От природы Митя был здоров и силен, разве что немножко увалень. Несколько раз в неделю перед работой он ходил на фитнес и честно, не без удовольствия изнурял себя на хитрых приспособлениях бодибилдинга. Когда на телевизионном канале «Discovery» ему случалось наблюдать тренировки каких-нибудь заморских рейнджеров, его большое сильное тело отзывалось на те движения, которые он видел на экране. Тогда он с каким-то даже испугом чувствовал родство с этими туповатыми парнями, ощущал в себе сладостную готовность слушать корявые, но интонационно энергичные слова ставящего задачу старшего с той же серьезностью, с какой он слушал директивы президента компании на совете директоров, но все это было настолько смутно, что на самом деле имело возможность реализоваться лишь в самых крайних условиях, которые-то и вообразить было сложно.

Иногда он испытывал озорное желание выйти из своей шикарной машины, запросто подойти к человеку, вызвавшему почему-либо его неприязнь, и вместо долгих разговоров просто сказать: «Ну ты че, мудила?», после чего сунуть ему в лицо свой тяжелый кулак, и это, принимая в расчет знание им некоторых изящных, позелененных патиной времени римских юридических максим, заставляло его искренне, хотя и мимолетно недоумевать. Иногда он всерьез гадал, что бы из него вышло в этой жизни, если бы не отец-юрист и не право рождения.
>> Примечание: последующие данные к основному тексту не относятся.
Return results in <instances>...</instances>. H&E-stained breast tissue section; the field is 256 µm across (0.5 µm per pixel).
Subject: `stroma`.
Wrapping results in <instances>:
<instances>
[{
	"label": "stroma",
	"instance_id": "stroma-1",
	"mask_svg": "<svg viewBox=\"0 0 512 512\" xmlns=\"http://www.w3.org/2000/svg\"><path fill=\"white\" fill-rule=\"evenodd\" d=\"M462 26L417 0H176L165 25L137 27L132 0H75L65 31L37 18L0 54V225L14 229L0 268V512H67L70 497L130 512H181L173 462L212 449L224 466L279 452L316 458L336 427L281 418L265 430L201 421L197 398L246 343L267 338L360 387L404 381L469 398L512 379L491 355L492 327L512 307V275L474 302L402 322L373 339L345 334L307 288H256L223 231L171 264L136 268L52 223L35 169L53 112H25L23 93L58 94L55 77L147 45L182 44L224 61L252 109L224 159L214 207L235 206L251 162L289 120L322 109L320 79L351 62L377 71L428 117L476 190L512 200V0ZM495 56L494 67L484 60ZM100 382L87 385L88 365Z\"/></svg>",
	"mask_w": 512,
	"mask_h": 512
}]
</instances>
Катя Ренникова трудилась в пиар-отделе крупного медиа-холдинга, молодого и агрессивного, избравшего местом своего жительства комплекс зданий старинного завода, примыкающего к метро «Курская». Прочные, на века построенные корпуса из кровавого дореволюционного кирпича, в гулких утробах которых некогда пели станки, переоборудывались со всем размахом гламурного капитализма, и молчаливые таджики в мешковатых синих комбинезонах, украшенных красными галунами, покорными вереницами таскали в модные внутренности голубые бутыли офисной воды, как будто это крепость готовилась к изнурительной осаде или опять строили пирамиду Хеопса.
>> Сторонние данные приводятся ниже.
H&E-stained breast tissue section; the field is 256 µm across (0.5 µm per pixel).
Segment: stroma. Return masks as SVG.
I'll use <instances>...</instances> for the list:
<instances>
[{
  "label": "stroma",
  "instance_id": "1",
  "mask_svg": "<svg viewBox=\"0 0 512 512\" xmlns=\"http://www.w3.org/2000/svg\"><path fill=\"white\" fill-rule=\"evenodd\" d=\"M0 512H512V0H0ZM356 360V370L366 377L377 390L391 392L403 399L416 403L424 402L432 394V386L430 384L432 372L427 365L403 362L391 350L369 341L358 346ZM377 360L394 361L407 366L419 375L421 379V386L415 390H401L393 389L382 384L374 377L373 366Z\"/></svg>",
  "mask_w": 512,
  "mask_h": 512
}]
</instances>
В одном из кафе «Винзавода», находящегося в двух шагах от «пирамиды», Кира поджидала Катю, которая уже успела в подробностях живописать ей посещение их дачи Алексеем. И хотя предполагалось, что встреча, помимо обычных девичьих радостей, в большей степени нужна была Кире, Кате на этот раз тоже было чем поделиться и чем удивить. Она явилась легкая, летняя, вся какая-то светящаяся, как бы сошедшая с пестрого полотна города, но Кира, погруженная в свои печали, поначалу не обратила на это особенного внимания.
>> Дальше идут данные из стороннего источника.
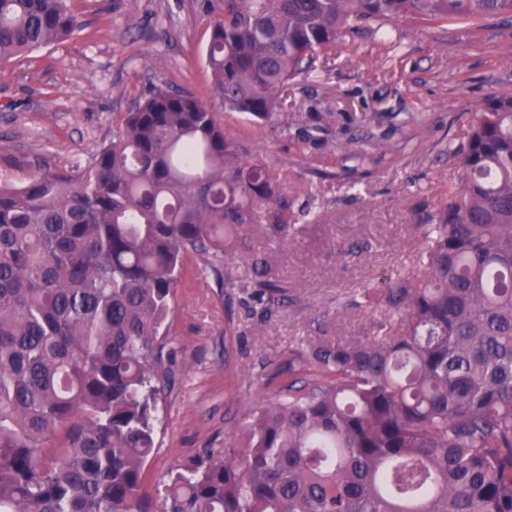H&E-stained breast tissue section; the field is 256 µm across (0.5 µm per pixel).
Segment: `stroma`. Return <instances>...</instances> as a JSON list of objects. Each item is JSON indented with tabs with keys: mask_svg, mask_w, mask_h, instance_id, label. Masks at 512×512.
Instances as JSON below:
<instances>
[{
	"mask_svg": "<svg viewBox=\"0 0 512 512\" xmlns=\"http://www.w3.org/2000/svg\"><path fill=\"white\" fill-rule=\"evenodd\" d=\"M69 39L0 64V184L85 165L123 114L164 83L206 101L245 156H263L310 202L279 274L297 297L273 312L187 255L165 322L174 383L159 404L156 448L143 490L172 471L240 445L247 409L287 383L289 350L327 338L371 341L392 333L387 315L353 306L361 288L409 270L426 247L417 226L457 180L448 142L461 112L512 91V17L392 22L349 37L298 78L277 124L225 112L205 61L212 17L196 0H69ZM330 115L318 145L299 150L279 133L292 114ZM419 125H404L407 115ZM379 144L369 172L342 160L338 143Z\"/></svg>",
	"mask_w": 512,
	"mask_h": 512,
	"instance_id": "1",
	"label": "stroma"
}]
</instances>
– Как ты думаешь, – казалось бы, ни с того ни с сего спросила ее Катя, – можно любить двух мужчин?

Говоря это, Катя имела все основания опасаться, что вызвала по крайней мере громы небесные, и была как-то, сама не зная, как именно, готова к их отражению, но то ли Кира была рассеянна в эту минуту, то ли в голосе Кати не услышала она личной заинтересованности, – как бы то ни было, отреагировала она на это с легкостью попсовой мелодии, и Катя поняла, что того разговора, ради которого она пришла, сегодня не получится.





У стола мелькнул официант – заменил пепельницу – молодой, субтильный, но не лишенный все же некой трудно уловимой привлекательности субъект. Кира проводила его долгим взглядом.

– Как он на тебя посмотрел, – удивленно сказала она Кате. – За такое увольнять надо.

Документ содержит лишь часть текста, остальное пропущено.